En fait, comme les morceaux étaient sortis depuis plus de six mois, je me suis dit que le public connaissait déjà. Alors autant leur offrir des inédits.
C’est marrant, au final c’est presque une réflexion à l’ancienne. Aujourd’hui, quand Drake sort “Views”, il y inclut “Hotline Bling” alors que le morceau a plus de 6 mois, parce qu’il sait que ça va avoir de l’impact sur ses chiffres de streaming. Toi tu as pensé à ton auditeur plutôt qu’à tes chiffres.
J’ai plus réfléchi comme ça qu’en mode stream. Après, peut-être que ça me portera préjudice. Au moins, je voulais offrir quelque chose d’inédit à mes fans, c’est ça la démarche. C’est un cadeau, tu as tout à découvrir sur l’album.
Sur certaines phases assez violentes dans tes morceaux, du type “la chatte à ta pute qui pue” (“JDB”), ou “la curiosité crée des homosexuels” (“Mula”)… Tu ne te dis jamais que ces thèmes sont un peu dépassés en 2017, à l’époque où on vit ?
Franchement ? Je ne me pose pas vraiment de question. Moi-même j’en rigole. Et quand ça me fait rire, je garde. Quand je considère qu’il y a un bon délire, je garde.
Tu ne te censures jamais ? Tu ne ré-écoutes jamais tes phases en te disant “là, j’ai été un peu loin” ?
En fait, je me dis pas que j’ai été trop loin. Je me censure jamais. Des fois, c’est plus une question de construction, pour emmener les gens à comprendre là où je veux en venir. Mais c’est jamais un problème de vulgarité.
Dans “Téléphone”, tu dis “Tu veux plaire au ghetto négro, moi, j’veux plaire à ma mère”. Tu fais vraiment écouter tes sons à ta famille ?
Ma mère elle connaît fort ! Elle sait que je suis cagoulé.

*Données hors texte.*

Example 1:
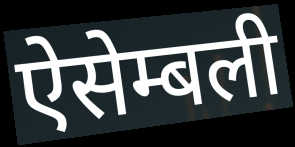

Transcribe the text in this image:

ऐसेम्बली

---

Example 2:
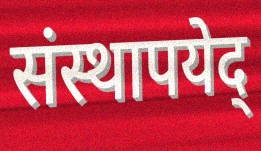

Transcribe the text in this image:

संस्थापयेद्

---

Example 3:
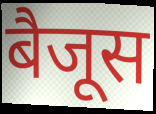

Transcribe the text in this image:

बैजूस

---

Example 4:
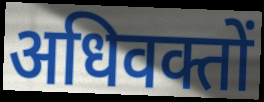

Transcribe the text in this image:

अधिवक्तों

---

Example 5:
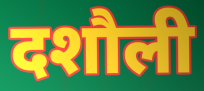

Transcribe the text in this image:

दशौली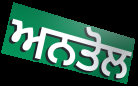
ਅਨਤੋਲ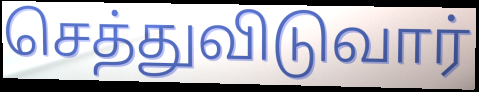
செத்துவிடுவார்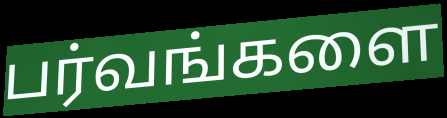
பர்வங்களை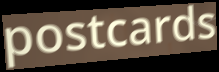
postcardsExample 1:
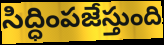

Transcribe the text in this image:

సిద్ధింపజేస్తుంది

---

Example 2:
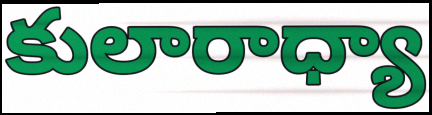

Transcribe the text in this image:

కులారాధ్యా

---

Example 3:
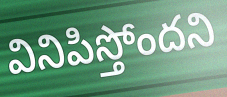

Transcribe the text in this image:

వినిపిస్తోందని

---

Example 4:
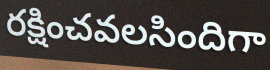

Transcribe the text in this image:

రక్షించవలసిందిగా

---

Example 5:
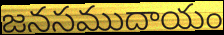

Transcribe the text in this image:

జనసముదాయం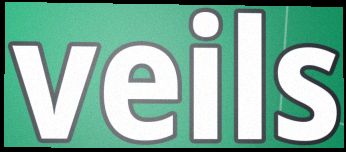
veils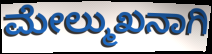
ಮೇಲ್ಮುಖನಾಗಿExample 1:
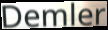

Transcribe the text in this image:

Demler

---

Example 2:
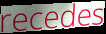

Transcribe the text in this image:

recedes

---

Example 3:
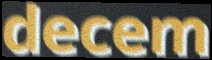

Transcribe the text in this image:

decem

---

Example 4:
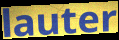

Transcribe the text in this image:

lauter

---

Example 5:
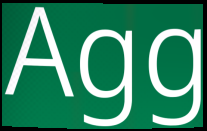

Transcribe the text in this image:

Agg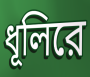
ধূলিরে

Elle peut même m’offrir une cagoule ! Je te jure, ma mère elle est connectée comme jamais. Du coup, les morceaux chantés, c’est parce que je sais aussi qu’elle ou mon petit frère écoutent. Je voulais pas que de la noirceur.

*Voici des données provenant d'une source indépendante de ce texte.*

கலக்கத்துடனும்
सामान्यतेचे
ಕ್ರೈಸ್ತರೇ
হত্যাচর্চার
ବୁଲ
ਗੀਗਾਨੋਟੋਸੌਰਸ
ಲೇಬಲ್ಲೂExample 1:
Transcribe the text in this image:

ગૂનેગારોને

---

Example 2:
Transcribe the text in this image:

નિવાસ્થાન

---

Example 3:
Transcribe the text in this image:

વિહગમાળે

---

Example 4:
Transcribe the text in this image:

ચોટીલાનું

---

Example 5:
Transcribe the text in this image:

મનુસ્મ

Il y a trois ans, Alain Souchon et Laurent Voulzy ont sorti un album ensemble. Toi, si tu faisais un album à deux avec quelqu’un, ce serait qui ton binôme ?
Moi… sans cagoule. [rires] Franchement, je vois pas qui d’autre que moi-même. J’aime bien taper d’autres voix, c’est un délire que j’aime bien faire. C’est comme si j’avais un featuring.
J’avoue que si je devais faire une comparaison — et j’espère que tu le prendras bien — ta musique me fait parfois penser à Nicki Minaj.
[éclats de rire]
L’intensité dans l’interprétation, la recherche de différents types de voix et d’énergies… Sur le lien d’album qu’on m’avait envoyé en amont, les featuring étaient pas indiqués. Du coup parfois je savais pas vraiment si c’était toi qui posait ou un invité.
Je me suis rendu compte tout seul que j’avais plusieurs voix. En passant d’un morceau à un autre, je voyais que les styles étaient différents. Et je me suis mis à travailler ces délires, à aller fort dans les aigus, dans les graves. J’ai cherché à mettre en valeur ce trait, en faire une force.
Comment tu travailles ta voix, ton intensité d’interprétation ?
Je maîtrise pas vraiment ça, c’est plutôt instinctif. Avec du recul, en voyant ce que j’ai créé, j’essaie de corriger, et de m’auto-copier. C’est comme ça que j’apprend à me maîtriser. Je fais un truc, je m’écoute, je m’inspire de moi-même, et je m’en sers pour d’autres morceaux.
Est-ce que t’en as pas marre des questions de journalistes qui te comparent à Kalash Criminel ou qui cherchent absolument à te mettre sous l’aile de Booba ?
Non. Ça fait partie du truc. Chacun apporte son énergie. Être comparé, le public veut ça aussi. Les journalistes doivent soulever ces questions, ça me saoule pas. C’est à chacun de montrer sa différence. Être sous l’aile de Booba… c’est normal. Je faisais 60 000, 80 000 vues avant de signer sur son label. Le mec a cru en moi, il m’a poussé sous la lumière. Il me conseille… C’est normal. Il faut savoir respecter les grands frères, ceux qui te donnent de l’aide.
Est-ce qu’il a été impliqué dans l’album, en prodiguant des conseils ?
Oui. Sur “Al Pacino”, par exemple, j’avais fait un yaourt sur l’instru, et Kopp m’avait dit “ce morceau faut que tu le termines”. Et je l’ai fait et c’est un bon morceau. Il a écouté, direct, et il a senti qu’il y avait quelque chose. J’écoute ses conseils, comme un petit dans la cité qui écoute un grand.